In 2012, the CEBR estimated that the average bank holiday left the UK with a bill for £2.3bn and asked: “Do we really need so many?” That research has since been widely used by opponents of further collective days off.

On Monday, McWilliams said: “This year it would be quite likely that the boosts to spending in [retail, hospitality and catering] from an extra bank holiday after a period of enforced abstinence might well be double the usual boost, adding up to as much as £440m. There could well be a further stimulus from tourism boosting the UK economy by an additional £50m. So a rough £500m a day boost from more spending.”

The CEBR had started to modify its position on bank holidays over recent years, as other research suggested that more paid time off might provide an economic boost.

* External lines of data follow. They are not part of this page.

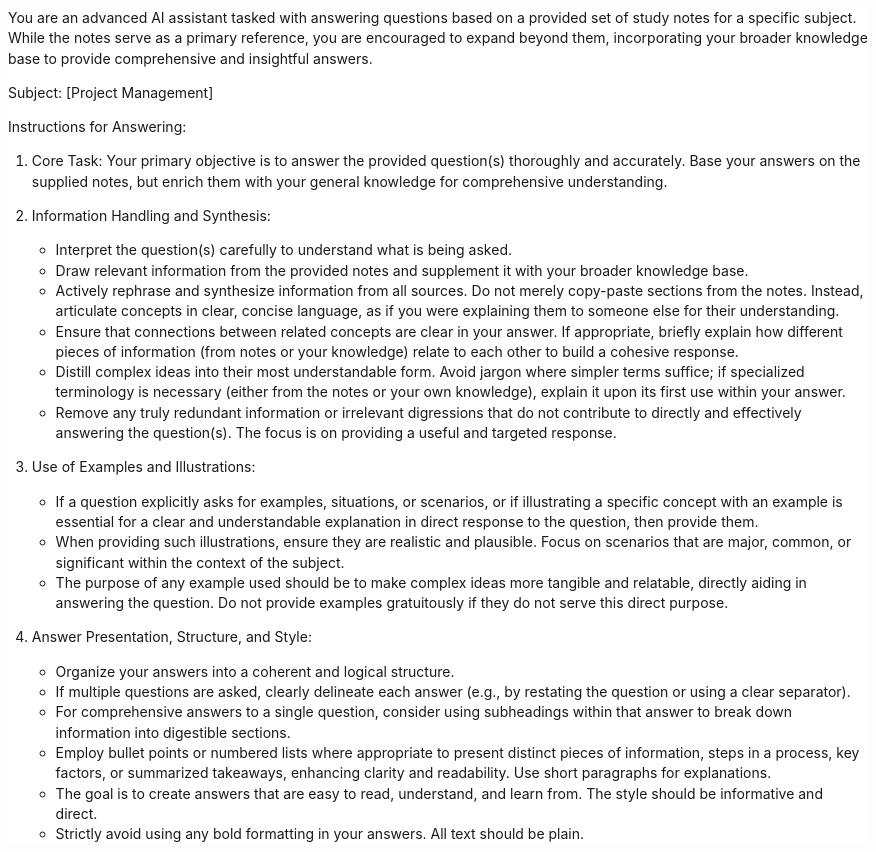 You are an advanced AI assistant tasked with answering questions based on a provided set of study notes for a specific subject. While the notes serve as a primary reference, you are encouraged to expand beyond them, incorporating your broader knowledge base to provide comprehensive and insightful answers.

Subject: [Project Management]



Instructions for Answering:

1.  Core Task: Your primary objective is to answer the provided question(s) thoroughly and accurately. Base your answers on the supplied notes, but enrich them with your general knowledge for comprehensive understanding.

2.  Information Handling and Synthesis:
    *   Interpret the question(s) carefully to understand what is being asked.
    *   Draw relevant information from the provided notes and supplement it with your broader knowledge base.
    *   Actively rephrase and synthesize information from all sources. Do not merely copy-paste sections from the notes. Instead, articulate concepts in clear, concise language, as if you were explaining them to someone else for their understanding.
    *   Ensure that connections between related concepts are clear in your answer. If appropriate, briefly explain how different pieces of information (from notes or your knowledge) relate to each other to build a cohesive response.
    *   Distill complex ideas into their most understandable form. Avoid jargon where simpler terms suffice; if specialized terminology is necessary (either from the notes or your own knowledge), explain it upon its first use within your answer.
    *   Remove any truly redundant information or irrelevant digressions that do not contribute to directly and effectively answering the question(s). The focus is on providing a useful and targeted response.

3.  Use of Examples and Illustrations:
    *   If a question explicitly asks for examples, situations, or scenarios, or if illustrating a specific concept with an example is essential for a clear and understandable explanation in direct response to the question, then provide them.
    *   When providing such illustrations, ensure they are realistic and plausible. Focus on scenarios that are major, common, or significant within the context of the subject.
    *   The purpose of any example used should be to make complex ideas more tangible and relatable, directly aiding in answering the question. Do not provide examples gratuitously if they do not serve this direct purpose.

4.  Answer Presentation, Structure, and Style:
    *   Organize your answers into a coherent and logical structure.
    *   If multiple questions are asked, clearly delineate each answer (e.g., by restating the question or using a clear separator).
    *   For comprehensive answers to a single question, consider using subheadings within that answer to break down information into digestible sections.
    *   Employ bullet points or numbered lists where appropriate to present distinct pieces of information, steps in a process, key factors, or summarized takeaways, enhancing clarity and readability. Use short paragraphs for explanations.
    *   The goal is to create answers that are easy to read, understand, and learn from. The style should be informative and direct.
    *   Strictly avoid using any bold formatting in your answers. All text should be plain.
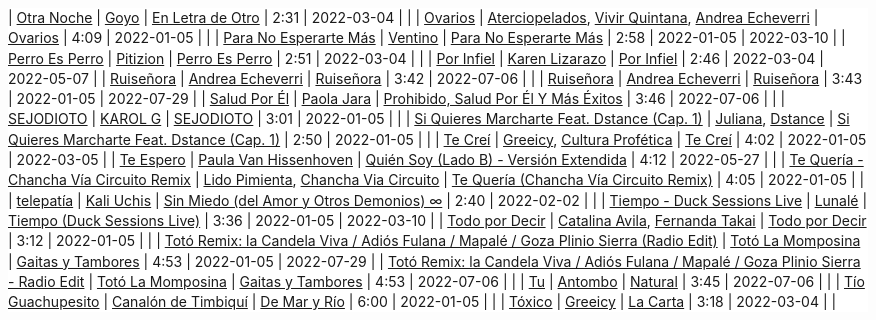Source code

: | [Otra Noche](https://open.spotify.com/track/1kX804LMPGHX9JP6G4Dz55) | [Goyo](https://open.spotify.com/artist/2ECiXSK7umi1luAaQyrCUX) | [En Letra de Otro](https://open.spotify.com/album/7FF6VL4ExrnHjnKAnFgZ4E) | 2:31 | 2022-03-04 |  |
| [Ovarios](https://open.spotify.com/track/2gC9hVnERFu46pSYh3xNST) | [Aterciopelados](https://open.spotify.com/artist/3MqjsWDLhq8SyY6N3PE8yW), [Vivir Quintana](https://open.spotify.com/artist/3Z3OTfxYdBnJKMXFbRjmU2), [Andrea Echeverri](https://open.spotify.com/artist/56WwKhBsxrWjpwXvJVLAjZ) | [Ovarios](https://open.spotify.com/album/277fN3hslccaJCKC6Evvnk) | 4:09 | 2022-01-05 |  |
| [Para No Esperarte Más](https://open.spotify.com/track/3VMMm6ie9HmnZGq8Sq0H83) | [Ventino](https://open.spotify.com/artist/1G89WXRVVAEjU4VIwgg6XD) | [Para No Esperarte Más](https://open.spotify.com/album/26Bj0Iqvf6Ns5GCC8mjia6) | 2:58 | 2022-01-05 | 2022-03-10 |
| [Perro Es Perro](https://open.spotify.com/track/3fYStiduJeyLoraptOBWLD) | [Pitizion](https://open.spotify.com/artist/0GWdY55YF6xzN5L1A0X8nq) | [Perro Es Perro](https://open.spotify.com/album/3PXimCd1eMcfJFCAfCy9gC) | 2:51 | 2022-03-04 |  |
| [Por Infiel](https://open.spotify.com/track/6kA6ItJcRJTQK3XkZqnEy1) | [Karen Lizarazo](https://open.spotify.com/artist/6Xiry0W18NKRSiFwXi4zjV) | [Por Infiel](https://open.spotify.com/album/0eHJV4b2FT7jGtLZG1VQ4H) | 2:46 | 2022-03-04 | 2022-05-07 |
| [Ruiseñora](https://open.spotify.com/track/2W2ejmZHnWMTBvAhfBW0sP) | [Andrea Echeverri](https://open.spotify.com/artist/56WwKhBsxrWjpwXvJVLAjZ) | [Ruiseñora](https://open.spotify.com/album/18OF2pJ9dRBqNqXlhyWgoN) | 3:42 | 2022-07-06 |  |
| [Ruiseñora](https://open.spotify.com/track/6vlRIofLfepIf7IPG2wZlD) | [Andrea Echeverri](https://open.spotify.com/artist/56WwKhBsxrWjpwXvJVLAjZ) | [Ruiseñora](https://open.spotify.com/album/2TCFGGgfl6tV6TEonST3Jm) | 3:43 | 2022-01-05 | 2022-07-29 |
| [Salud Por Él](https://open.spotify.com/track/41Ix7ovR9I9fXcEy8hDcOj) | [Paola Jara](https://open.spotify.com/artist/6y4IOQcDIDg6I1OEKf2oJk) | [Prohibido, Salud Por Él Y Más Éxitos](https://open.spotify.com/album/73ibYU5GkSI4s9r7gLbtPb) | 3:46 | 2022-07-06 |  |
| [SEJODIOTO](https://open.spotify.com/track/704LUEih663hiE3CnyUrFW) | [KAROL G](https://open.spotify.com/artist/790FomKkXshlbRYZFtlgla) | [SEJODIOTO](https://open.spotify.com/album/3NRAio2j75NpNvs8KcIgtc) | 3:01 | 2022-01-05 |  |
| [Si Quieres Marcharte Feat\. Dstance \(Cap\. 1\)](https://open.spotify.com/track/6ZuMhCPd0VP6vfjQIuJaOX) | [Juliana](https://open.spotify.com/artist/5Mc6124m8waYCvdYLyM8CY), [Dstance](https://open.spotify.com/artist/1NxTfbylQiyMQ8yOFxG3x2) | [Si Quieres Marcharte Feat\. Dstance \(Cap\. 1\)](https://open.spotify.com/album/2inN1Sd7GBOyIIDpIlkhZX) | 2:50 | 2022-01-05 |  |
| [Te Creí](https://open.spotify.com/track/1G2ZDpnDiNoS2hLunRxsvL) | [Greeicy](https://open.spotify.com/artist/5dbaLmK5SHLLg8Z4CcTJpX), [Cultura Profética](https://open.spotify.com/artist/65HuWBUC1d8ty1q6J42Nfi) | [Te Creí](https://open.spotify.com/album/03IYqrR1pFpSIRi323LrwW) | 4:02 | 2022-01-05 | 2022-03-05 |
| [Te Espero](https://open.spotify.com/track/3bM62eLHGIIdf3ZYSkIiCN) | [Paula Van Hissenhoven](https://open.spotify.com/artist/2SKYxZDXoclUKA70rGtha7) | [Quién Soy \(Lado B\) \- Versión Extendida](https://open.spotify.com/album/4LTwVPY8C5C2hkr1eEDAlG) | 4:12 | 2022-05-27 |  |
| [Te Quería \- Chancha Vía Circuito Remix](https://open.spotify.com/track/4GN265cGlXdMk8dJIsYtMe) | [Lido Pimienta](https://open.spotify.com/artist/1IdkKQ9CM1i0wygfxYV4Z3), [Chancha Via Circuito](https://open.spotify.com/artist/6E8vZ5lkpXbXlkgHhbVJSl) | [Te Quería \(Chancha Vía Circuito Remix\)](https://open.spotify.com/album/3d37Om0o9bnqgsng08wJML) | 4:05 | 2022-01-05 |  |
| [telepatía](https://open.spotify.com/track/6tDDoYIxWvMLTdKpjFkc1B) | [Kali Uchis](https://open.spotify.com/artist/1U1el3k54VvEUzo3ybLPlM) | [Sin Miedo \(del Amor y Otros Demonios\) ∞](https://open.spotify.com/album/00wSTrFxoSzA7eeS1UxHgd) | 2:40 | 2022-02-02 |  |
| [Tiempo \- Duck Sessions Live](https://open.spotify.com/track/51Sjs3Azn13gEMizzZg1z2) | [Lunalé](https://open.spotify.com/artist/19JUD3vdAL8B0G7hpxQHuu) | [Tiempo \(Duck Sessions Live\)](https://open.spotify.com/album/1v2AjOZPsTPsqAY0aFiYjf) | 3:36 | 2022-01-05 | 2022-03-10 |
| [Todo por Decir](https://open.spotify.com/track/3zGWhNp4OPM0lWA0EU6sIn) | [Catalina Avila](https://open.spotify.com/artist/0LB0EI1TU5WBU2tI0aXDaK), [Fernanda Takai](https://open.spotify.com/artist/62Yab84ZgQW4k4nOUPqIxE) | [Todo por Decir](https://open.spotify.com/album/1du3Ki9h7sUNzoKgggKrDy) | 3:12 | 2022-01-05 |  |
| [Totó Remix: la Candela Viva / Adiós Fulana / Mapalé / Goza Plinio Sierra \(Radio Edit\)](https://open.spotify.com/track/1XBsBgbxKbdDeY6fN8QqjF) | [Totó La Momposina](https://open.spotify.com/artist/26BL0aeVS96sje8JfCNfUk) | [Gaitas y Tambores](https://open.spotify.com/album/0uoDct7NFsOKhiOMnbTQ1u) | 4:53 | 2022-01-05 | 2022-07-29 |
| [Totó Remix: la Candela Viva / Adiós Fulana / Mapalé / Goza Plinio Sierra \- Radio Edit](https://open.spotify.com/track/6UP4uC5iRIOmGb7ewISYIT) | [Totó La Momposina](https://open.spotify.com/artist/26BL0aeVS96sje8JfCNfUk) | [Gaitas y Tambores](https://open.spotify.com/album/7pxMkfeW9yqXvKbvmd0Srx) | 4:53 | 2022-07-06 |  |
| [Tu](https://open.spotify.com/track/5bQdprOeiheK9CqIYgUfPD) | [Antombo](https://open.spotify.com/artist/0Gw0yTDnb8VNDKg70YUnvM) | [Natural](https://open.spotify.com/album/4I7jRaamLwR0blv9qzGiW7) | 3:45 | 2022-07-06 |  |
| [Tío Guachupesito](https://open.spotify.com/track/7AzIWxOIJOqOt6GXZKhDUD) | [Canalón de Timbiquí](https://open.spotify.com/artist/49qnSNt8EO6ppsKVddyInS) | [De Mar y Río](https://open.spotify.com/album/3AjG16gUxVdNEIv09vKTZE) | 6:00 | 2022-01-05 |  |
| [Tóxico](https://open.spotify.com/track/42JYxlcwegYRJr4IZ0k0Lm) | [Greeicy](https://open.spotify.com/artist/5dbaLmK5SHLLg8Z4CcTJpX) | [La Carta](https://open.spotify.com/album/1RWGsSW1RxScfvYp5ZR3Jl) | 3:18 | 2022-03-04 |  |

Related: Extra UK bank holiday could help cut £37bn tourism loss, MPs told

Last year, the thinktank said it calculated that the effect on (GDP) of bank holidays were much lower than the £2.3bn bill estimated in 2012 since the UK had fewer factories that shut for the day, and because lost productivity could be made up elsewhere.

McWilliams has also written about how the UK works 10% more than the Dutch but has a lower GDP per capita than the Netherlands, and that an increase in productivity could pay for more days off.

The CEBR’s evolving position mirrors that of many left-leaning thinktanks, which have argued for more paid time off as a way of boosting the economy.

Last year, the New Economics Foundation said giving workers more paid holiday would help drive up spending power in the entire economy and could give firms a greater incentive to raise their productivity, as confidence about demand increased.

McWilliams added: “So if one additional day off is a good thing, what about making it permanent and moving to a four-day week as is being suggested for New Zealand? Our assessment [is] cautiously positive, though making it work would require decisions to constrain public spending and to ensure that business costs did not rise.”